Data excerpts
══════════

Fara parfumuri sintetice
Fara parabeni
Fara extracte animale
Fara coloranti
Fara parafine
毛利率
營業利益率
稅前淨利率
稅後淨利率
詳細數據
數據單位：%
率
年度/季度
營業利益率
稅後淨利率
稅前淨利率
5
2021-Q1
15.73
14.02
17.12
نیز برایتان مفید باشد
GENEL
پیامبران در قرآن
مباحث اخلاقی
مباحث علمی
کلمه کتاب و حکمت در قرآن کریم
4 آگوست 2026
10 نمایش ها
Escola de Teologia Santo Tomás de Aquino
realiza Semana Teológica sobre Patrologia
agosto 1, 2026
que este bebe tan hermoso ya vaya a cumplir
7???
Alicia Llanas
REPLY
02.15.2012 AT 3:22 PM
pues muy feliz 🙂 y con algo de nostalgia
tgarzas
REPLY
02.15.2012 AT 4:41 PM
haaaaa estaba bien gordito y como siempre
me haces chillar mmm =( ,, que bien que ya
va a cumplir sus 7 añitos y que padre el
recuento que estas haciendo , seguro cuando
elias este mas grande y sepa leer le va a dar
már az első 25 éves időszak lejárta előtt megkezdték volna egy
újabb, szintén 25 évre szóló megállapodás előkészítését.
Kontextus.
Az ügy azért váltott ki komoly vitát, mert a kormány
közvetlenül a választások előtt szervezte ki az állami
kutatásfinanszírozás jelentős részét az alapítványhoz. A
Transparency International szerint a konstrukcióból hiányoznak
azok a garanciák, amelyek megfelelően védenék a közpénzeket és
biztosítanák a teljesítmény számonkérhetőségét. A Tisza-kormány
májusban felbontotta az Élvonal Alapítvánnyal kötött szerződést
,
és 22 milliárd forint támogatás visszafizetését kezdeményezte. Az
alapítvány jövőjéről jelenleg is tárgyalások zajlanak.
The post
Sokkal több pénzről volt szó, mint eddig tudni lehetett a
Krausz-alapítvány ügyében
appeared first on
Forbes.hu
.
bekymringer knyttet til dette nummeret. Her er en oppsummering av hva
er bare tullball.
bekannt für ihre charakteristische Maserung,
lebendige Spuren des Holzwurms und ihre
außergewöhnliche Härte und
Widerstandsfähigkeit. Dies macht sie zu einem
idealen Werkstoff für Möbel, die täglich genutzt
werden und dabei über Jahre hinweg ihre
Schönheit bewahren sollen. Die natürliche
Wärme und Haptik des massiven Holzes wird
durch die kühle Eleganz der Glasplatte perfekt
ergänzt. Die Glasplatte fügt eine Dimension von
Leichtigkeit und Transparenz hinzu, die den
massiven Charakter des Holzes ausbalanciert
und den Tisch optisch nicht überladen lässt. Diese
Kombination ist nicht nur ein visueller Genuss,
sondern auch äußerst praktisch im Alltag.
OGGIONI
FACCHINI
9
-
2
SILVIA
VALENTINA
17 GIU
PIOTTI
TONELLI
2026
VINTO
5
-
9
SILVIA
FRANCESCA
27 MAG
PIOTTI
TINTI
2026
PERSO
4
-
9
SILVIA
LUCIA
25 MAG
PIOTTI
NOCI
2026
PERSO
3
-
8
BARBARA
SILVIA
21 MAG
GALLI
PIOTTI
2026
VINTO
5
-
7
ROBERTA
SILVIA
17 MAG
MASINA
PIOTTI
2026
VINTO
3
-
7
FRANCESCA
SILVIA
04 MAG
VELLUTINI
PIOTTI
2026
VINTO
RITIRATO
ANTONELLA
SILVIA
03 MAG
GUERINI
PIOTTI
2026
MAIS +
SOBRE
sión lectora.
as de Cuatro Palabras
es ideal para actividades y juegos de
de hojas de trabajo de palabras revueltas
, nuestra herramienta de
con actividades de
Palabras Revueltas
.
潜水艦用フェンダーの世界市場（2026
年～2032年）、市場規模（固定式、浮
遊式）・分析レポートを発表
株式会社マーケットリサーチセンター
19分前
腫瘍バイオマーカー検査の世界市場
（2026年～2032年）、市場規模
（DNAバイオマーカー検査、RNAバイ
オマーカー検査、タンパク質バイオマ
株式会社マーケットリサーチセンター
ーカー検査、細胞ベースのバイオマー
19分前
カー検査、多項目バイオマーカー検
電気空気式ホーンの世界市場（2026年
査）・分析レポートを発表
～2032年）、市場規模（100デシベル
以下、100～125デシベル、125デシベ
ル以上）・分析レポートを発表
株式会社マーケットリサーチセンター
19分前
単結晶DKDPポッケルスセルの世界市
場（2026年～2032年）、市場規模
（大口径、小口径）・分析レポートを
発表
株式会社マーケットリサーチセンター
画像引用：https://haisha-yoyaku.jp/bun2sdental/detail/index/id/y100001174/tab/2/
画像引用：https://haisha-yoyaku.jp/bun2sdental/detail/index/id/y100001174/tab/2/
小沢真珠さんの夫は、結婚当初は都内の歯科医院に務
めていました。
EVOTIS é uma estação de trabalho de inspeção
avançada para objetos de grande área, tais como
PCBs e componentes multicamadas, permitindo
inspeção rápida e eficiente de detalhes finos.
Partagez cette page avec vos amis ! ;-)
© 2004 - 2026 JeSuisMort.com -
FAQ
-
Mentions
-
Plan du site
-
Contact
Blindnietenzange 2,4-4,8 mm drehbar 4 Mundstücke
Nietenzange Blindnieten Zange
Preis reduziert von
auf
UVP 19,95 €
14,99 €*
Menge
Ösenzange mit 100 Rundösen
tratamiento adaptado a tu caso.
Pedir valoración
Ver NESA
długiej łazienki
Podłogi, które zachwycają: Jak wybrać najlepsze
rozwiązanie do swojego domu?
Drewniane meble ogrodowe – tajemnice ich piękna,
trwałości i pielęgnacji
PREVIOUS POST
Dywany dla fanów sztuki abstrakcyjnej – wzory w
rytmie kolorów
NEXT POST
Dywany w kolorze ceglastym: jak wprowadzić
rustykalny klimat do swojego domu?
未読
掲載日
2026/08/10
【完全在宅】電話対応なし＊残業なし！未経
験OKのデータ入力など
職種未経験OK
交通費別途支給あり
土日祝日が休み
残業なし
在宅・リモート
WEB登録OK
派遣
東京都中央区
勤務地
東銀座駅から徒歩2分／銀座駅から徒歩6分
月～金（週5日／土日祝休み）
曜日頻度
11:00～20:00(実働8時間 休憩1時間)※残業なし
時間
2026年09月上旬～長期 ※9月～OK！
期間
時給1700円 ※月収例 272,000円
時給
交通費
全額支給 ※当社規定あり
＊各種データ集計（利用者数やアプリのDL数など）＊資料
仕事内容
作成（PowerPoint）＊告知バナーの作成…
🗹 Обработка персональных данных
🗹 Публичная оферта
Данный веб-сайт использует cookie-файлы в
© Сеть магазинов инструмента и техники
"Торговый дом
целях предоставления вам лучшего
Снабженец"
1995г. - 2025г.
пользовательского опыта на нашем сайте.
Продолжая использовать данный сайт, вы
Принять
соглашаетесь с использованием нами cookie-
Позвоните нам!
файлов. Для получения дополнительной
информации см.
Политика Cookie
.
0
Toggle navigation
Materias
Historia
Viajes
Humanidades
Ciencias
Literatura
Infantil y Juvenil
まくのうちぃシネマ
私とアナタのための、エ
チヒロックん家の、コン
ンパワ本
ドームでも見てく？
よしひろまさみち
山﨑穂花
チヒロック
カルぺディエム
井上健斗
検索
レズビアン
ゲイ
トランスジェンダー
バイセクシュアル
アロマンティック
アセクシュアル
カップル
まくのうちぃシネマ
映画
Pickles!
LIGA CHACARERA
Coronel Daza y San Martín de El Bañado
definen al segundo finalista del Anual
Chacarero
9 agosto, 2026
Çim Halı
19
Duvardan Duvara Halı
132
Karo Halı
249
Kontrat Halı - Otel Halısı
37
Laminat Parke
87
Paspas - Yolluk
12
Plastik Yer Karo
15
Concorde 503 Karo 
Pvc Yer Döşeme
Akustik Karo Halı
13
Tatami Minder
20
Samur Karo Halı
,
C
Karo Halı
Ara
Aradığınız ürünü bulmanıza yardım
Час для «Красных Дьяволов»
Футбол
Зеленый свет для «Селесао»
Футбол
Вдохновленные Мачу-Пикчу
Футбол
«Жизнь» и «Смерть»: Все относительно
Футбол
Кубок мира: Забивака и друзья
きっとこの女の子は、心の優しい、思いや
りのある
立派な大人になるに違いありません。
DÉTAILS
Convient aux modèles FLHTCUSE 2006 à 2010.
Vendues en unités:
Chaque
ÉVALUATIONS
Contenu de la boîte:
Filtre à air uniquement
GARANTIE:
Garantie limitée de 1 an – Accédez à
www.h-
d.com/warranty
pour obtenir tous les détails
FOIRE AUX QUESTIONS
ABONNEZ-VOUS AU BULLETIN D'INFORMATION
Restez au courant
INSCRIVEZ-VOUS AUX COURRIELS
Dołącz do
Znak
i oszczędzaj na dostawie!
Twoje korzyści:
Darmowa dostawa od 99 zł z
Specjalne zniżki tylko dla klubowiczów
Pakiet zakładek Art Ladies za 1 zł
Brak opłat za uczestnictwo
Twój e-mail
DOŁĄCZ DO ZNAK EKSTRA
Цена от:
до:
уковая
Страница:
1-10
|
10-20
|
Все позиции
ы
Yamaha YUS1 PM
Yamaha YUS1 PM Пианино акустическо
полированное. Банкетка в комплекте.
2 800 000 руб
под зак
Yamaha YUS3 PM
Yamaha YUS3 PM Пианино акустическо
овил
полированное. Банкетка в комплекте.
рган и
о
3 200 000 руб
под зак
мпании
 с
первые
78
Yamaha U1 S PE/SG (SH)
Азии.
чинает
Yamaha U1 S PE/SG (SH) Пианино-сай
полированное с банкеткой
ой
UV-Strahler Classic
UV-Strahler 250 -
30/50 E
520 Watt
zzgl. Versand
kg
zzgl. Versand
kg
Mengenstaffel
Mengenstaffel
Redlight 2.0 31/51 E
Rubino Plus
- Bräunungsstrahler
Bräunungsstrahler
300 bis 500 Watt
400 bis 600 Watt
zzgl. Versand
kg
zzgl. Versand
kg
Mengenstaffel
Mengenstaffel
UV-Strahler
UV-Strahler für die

══════════

» **PROBLEM DESCRIPTION**
The required output is the entries from their opening line through the line holding "bekannt für ihre", repeated exactly, with both end lines kept.

» **TASK OUTPUT**
Fara parfumuri sintetice
Fara parabeni
Fara extracte animale
Fara coloranti
Fara parafine
毛利率
營業利益率
稅前淨利率
稅後淨利率
詳細數據
數據單位：%
率
年度/季度
營業利益率
稅後淨利率
稅前淨利率
5
2021-Q1
15.73
14.02
17.12
نیز برایتان مفید باشد
GENEL
پیامبران در قرآن
مباحث اخلاقی
مباحث علمی
کلمه کتاب و حکمت در قرآن کریم
4 آگوست 2026
10 نمایش ها
Escola de Teologia Santo Tomás de Aquino
realiza Semana Teológica sobre Patrologia
agosto 1, 2026
que este bebe tan hermoso ya vaya a cumplir
7???
Alicia Llanas
REPLY
02.15.2012 AT 3:22 PM
pues muy feliz 🙂 y con algo de nostalgia
tgarzas
REPLY
02.15.2012 AT 4:41 PM
haaaaa estaba bien gordito y como siempre
me haces chillar mmm =( ,, que bien que ya
va a cumplir sus 7 añitos y que padre el
recuento que estas haciendo , seguro cuando
elias este mas grande y sepa leer le va a dar
már az első 25 éves időszak lejárta előtt megkezdték volna egy
újabb, szintén 25 évre szóló megállapodás előkészítését.
Kontextus.
Az ügy azért váltott ki komoly vitát, mert a kormány
közvetlenül a választások előtt szervezte ki az állami
kutatásfinanszírozás jelentős részét az alapítványhoz. A
Transparency International szerint a konstrukcióból hiányoznak
azok a garanciák, amelyek megfelelően védenék a közpénzeket és
biztosítanák a teljesítmény számonkérhetőségét. A Tisza-kormány
májusban felbontotta az Élvonal Alapítvánnyal kötött szerződést
,
és 22 milliárd forint támogatás visszafizetését kezdeményezte. Az
alapítvány jövőjéről jelenleg is tárgyalások zajlanak.
The post
Sokkal több pénzről volt szó, mint eddig tudni lehetett a
Krausz-alapítvány ügyében
appeared first on
Forbes.hu
.
bekymringer knyttet til dette nummeret. Her er en oppsummering av hva
er bare tullball.
bekannt für ihre charakteristische Maserung,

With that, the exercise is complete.